[begin Supplied data]

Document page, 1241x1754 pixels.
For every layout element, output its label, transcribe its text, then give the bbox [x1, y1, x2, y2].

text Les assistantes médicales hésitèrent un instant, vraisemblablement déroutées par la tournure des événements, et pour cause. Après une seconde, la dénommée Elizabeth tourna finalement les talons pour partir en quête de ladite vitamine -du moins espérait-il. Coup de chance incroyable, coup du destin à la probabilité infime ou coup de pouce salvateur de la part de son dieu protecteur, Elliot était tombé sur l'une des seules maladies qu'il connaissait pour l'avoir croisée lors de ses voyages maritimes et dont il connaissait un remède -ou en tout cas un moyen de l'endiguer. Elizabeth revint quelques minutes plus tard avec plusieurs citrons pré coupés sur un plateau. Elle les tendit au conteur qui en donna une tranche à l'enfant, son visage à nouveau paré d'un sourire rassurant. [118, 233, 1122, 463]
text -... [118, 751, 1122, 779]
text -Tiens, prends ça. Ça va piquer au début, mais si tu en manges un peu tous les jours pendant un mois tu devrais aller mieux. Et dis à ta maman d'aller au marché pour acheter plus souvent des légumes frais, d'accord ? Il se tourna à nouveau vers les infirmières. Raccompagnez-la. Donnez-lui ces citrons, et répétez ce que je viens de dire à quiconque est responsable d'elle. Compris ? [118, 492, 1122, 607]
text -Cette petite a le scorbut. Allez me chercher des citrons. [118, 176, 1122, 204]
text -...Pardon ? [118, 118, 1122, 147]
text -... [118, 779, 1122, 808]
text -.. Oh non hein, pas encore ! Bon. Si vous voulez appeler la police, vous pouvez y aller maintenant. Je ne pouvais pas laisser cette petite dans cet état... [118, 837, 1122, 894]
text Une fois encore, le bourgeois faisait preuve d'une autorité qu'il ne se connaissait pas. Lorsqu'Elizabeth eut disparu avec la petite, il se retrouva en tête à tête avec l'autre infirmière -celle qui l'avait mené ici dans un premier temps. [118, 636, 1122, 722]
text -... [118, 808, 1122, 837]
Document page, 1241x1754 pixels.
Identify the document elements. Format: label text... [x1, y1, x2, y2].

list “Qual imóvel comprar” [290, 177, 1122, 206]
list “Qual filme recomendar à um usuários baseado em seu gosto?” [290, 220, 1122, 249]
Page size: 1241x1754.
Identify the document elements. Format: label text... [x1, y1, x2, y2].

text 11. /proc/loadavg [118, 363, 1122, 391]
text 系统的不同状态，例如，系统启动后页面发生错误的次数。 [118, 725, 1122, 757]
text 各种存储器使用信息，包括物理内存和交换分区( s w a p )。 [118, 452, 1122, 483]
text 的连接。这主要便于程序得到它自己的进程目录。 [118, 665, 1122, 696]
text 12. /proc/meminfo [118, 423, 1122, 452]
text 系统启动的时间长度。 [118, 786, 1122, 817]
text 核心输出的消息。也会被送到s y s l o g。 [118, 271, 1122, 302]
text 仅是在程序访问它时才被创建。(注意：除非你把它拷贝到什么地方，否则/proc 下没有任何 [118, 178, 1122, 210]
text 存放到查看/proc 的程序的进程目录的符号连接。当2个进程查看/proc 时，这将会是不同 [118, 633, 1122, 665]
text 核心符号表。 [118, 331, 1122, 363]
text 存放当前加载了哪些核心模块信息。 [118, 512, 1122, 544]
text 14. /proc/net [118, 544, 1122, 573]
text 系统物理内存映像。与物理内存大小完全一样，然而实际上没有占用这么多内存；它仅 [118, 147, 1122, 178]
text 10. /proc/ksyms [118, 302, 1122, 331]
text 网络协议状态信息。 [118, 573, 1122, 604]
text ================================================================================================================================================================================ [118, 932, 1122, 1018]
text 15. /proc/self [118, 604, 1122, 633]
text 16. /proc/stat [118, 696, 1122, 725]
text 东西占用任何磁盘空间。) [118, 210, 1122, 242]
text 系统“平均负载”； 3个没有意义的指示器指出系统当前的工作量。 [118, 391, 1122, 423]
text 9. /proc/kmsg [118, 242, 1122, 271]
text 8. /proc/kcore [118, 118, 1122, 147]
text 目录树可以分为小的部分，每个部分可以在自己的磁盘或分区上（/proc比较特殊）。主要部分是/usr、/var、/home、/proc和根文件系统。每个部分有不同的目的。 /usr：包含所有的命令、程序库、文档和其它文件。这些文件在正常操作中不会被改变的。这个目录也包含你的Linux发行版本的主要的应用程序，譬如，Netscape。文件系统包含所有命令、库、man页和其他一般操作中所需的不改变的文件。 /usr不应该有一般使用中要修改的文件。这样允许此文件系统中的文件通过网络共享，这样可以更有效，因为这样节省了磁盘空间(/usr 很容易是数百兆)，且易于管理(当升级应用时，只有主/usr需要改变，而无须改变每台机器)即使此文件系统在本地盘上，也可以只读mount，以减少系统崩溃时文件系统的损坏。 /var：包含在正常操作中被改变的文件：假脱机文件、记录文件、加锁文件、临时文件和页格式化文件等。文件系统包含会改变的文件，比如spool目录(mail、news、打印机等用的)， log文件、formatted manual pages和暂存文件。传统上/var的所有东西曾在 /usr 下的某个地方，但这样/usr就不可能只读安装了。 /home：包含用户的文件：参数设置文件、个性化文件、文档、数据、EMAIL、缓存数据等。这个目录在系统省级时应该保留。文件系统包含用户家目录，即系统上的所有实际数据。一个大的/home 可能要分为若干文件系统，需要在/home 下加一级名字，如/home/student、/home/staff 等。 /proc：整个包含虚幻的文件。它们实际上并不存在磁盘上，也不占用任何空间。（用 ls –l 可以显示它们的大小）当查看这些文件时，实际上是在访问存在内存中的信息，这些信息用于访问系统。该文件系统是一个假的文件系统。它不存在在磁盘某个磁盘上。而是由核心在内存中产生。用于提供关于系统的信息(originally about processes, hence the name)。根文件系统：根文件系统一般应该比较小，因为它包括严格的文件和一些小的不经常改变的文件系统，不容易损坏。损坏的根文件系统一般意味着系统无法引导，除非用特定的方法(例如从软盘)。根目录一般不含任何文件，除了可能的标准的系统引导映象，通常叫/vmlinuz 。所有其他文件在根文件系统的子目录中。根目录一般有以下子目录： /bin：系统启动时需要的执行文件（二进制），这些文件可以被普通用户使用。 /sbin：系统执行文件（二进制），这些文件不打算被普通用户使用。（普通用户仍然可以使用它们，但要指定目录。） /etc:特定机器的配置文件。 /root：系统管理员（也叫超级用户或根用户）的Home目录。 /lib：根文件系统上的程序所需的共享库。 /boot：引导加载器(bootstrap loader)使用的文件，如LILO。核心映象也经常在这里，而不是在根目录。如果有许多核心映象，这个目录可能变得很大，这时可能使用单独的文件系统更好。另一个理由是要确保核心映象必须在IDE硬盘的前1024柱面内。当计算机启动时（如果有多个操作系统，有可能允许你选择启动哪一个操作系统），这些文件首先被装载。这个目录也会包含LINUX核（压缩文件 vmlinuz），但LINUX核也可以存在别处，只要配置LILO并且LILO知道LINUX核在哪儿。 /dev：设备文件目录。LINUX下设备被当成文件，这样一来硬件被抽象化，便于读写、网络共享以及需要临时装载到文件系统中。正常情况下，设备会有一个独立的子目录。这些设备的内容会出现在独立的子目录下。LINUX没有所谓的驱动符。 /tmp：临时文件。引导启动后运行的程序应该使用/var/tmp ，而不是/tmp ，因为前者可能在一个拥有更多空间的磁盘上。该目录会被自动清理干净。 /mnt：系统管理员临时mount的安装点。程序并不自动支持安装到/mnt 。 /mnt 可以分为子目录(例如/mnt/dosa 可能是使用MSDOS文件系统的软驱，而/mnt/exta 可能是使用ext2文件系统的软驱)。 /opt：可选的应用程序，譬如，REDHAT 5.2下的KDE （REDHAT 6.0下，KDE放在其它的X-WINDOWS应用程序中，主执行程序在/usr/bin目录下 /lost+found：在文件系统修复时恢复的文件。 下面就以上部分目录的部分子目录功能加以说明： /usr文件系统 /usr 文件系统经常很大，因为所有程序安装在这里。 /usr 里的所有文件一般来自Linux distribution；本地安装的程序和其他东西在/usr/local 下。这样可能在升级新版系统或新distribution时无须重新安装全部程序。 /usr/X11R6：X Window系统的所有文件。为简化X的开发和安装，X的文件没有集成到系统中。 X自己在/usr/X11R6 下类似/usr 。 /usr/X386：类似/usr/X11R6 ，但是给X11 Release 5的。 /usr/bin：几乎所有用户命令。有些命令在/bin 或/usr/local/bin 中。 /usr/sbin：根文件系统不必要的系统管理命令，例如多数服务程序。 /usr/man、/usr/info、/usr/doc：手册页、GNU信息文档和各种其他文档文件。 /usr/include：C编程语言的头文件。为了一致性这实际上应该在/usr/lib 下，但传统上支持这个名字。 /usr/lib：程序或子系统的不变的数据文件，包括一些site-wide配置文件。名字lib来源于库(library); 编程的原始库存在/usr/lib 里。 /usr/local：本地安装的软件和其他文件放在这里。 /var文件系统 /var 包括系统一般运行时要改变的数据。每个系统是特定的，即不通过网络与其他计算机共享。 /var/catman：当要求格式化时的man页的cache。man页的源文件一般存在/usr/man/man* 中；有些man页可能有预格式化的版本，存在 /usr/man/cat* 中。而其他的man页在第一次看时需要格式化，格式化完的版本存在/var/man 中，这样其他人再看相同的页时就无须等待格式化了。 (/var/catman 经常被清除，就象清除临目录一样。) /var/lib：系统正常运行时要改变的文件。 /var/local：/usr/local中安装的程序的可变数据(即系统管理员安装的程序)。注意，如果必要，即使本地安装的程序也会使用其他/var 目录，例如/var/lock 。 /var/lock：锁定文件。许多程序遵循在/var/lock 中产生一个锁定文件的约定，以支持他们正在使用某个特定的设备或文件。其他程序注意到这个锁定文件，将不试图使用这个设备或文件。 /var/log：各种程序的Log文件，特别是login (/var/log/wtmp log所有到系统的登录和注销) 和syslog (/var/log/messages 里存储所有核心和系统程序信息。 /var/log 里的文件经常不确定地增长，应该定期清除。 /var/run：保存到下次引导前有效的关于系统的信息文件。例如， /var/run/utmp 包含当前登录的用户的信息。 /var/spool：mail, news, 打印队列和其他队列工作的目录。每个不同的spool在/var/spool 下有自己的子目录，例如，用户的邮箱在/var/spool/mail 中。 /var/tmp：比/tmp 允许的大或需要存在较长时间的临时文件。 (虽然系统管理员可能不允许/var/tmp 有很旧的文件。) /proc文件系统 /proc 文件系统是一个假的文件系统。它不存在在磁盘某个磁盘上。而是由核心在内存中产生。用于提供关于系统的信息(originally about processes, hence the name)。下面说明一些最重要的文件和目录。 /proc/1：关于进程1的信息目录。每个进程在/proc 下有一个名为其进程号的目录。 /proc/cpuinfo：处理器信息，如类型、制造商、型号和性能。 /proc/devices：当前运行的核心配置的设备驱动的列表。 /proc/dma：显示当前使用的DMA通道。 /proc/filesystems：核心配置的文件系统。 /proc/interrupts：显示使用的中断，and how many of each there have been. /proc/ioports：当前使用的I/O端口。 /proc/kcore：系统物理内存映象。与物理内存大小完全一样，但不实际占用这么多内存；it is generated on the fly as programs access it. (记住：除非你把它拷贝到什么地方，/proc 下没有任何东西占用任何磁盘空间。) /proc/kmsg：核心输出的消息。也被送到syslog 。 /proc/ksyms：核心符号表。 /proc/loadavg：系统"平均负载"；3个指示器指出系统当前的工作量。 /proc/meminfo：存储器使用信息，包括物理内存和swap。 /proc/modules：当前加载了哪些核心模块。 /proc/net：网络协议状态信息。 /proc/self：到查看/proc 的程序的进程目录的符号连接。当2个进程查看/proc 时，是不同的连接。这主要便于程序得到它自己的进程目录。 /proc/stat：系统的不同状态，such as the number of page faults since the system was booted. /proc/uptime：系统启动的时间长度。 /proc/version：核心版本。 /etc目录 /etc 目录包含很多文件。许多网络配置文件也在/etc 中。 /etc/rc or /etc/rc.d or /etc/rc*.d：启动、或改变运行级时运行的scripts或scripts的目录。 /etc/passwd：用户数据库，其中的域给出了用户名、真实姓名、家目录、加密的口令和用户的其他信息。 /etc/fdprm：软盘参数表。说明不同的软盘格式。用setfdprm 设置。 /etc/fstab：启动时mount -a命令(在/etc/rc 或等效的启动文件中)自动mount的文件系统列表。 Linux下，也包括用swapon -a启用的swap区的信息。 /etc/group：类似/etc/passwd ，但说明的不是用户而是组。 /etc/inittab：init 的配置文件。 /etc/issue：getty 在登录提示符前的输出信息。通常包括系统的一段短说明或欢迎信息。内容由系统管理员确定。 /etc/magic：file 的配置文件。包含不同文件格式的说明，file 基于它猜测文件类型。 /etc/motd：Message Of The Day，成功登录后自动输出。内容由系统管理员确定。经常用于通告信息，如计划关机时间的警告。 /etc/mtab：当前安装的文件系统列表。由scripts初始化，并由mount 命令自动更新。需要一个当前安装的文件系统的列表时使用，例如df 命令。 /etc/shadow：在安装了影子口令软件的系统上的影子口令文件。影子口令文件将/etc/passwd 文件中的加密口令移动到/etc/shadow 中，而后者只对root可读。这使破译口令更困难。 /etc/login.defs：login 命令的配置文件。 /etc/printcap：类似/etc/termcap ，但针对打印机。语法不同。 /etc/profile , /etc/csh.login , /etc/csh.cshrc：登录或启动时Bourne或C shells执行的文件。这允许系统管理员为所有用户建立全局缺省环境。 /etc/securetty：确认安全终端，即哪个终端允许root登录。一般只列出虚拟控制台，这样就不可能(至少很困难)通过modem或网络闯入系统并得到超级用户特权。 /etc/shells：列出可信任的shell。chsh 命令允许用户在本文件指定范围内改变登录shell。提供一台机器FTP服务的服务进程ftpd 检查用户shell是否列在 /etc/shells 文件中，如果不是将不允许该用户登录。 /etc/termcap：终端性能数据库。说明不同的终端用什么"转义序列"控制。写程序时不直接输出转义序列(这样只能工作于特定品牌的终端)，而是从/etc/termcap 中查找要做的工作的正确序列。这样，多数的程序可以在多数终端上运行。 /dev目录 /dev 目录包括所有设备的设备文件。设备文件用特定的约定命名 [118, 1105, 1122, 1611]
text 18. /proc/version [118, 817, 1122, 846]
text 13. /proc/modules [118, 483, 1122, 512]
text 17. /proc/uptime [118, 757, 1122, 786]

[end Supplied data]

▶ [Brief]: Reproduce without any change the stretch of the material from its very first line through the line containing "For every layout", and include nothing else.

▶ [The result]:
Document page, 1241x1754 pixels.
For every layout element, output its label, transcribe its text, then give the bbox [x1, y1, x2, y2].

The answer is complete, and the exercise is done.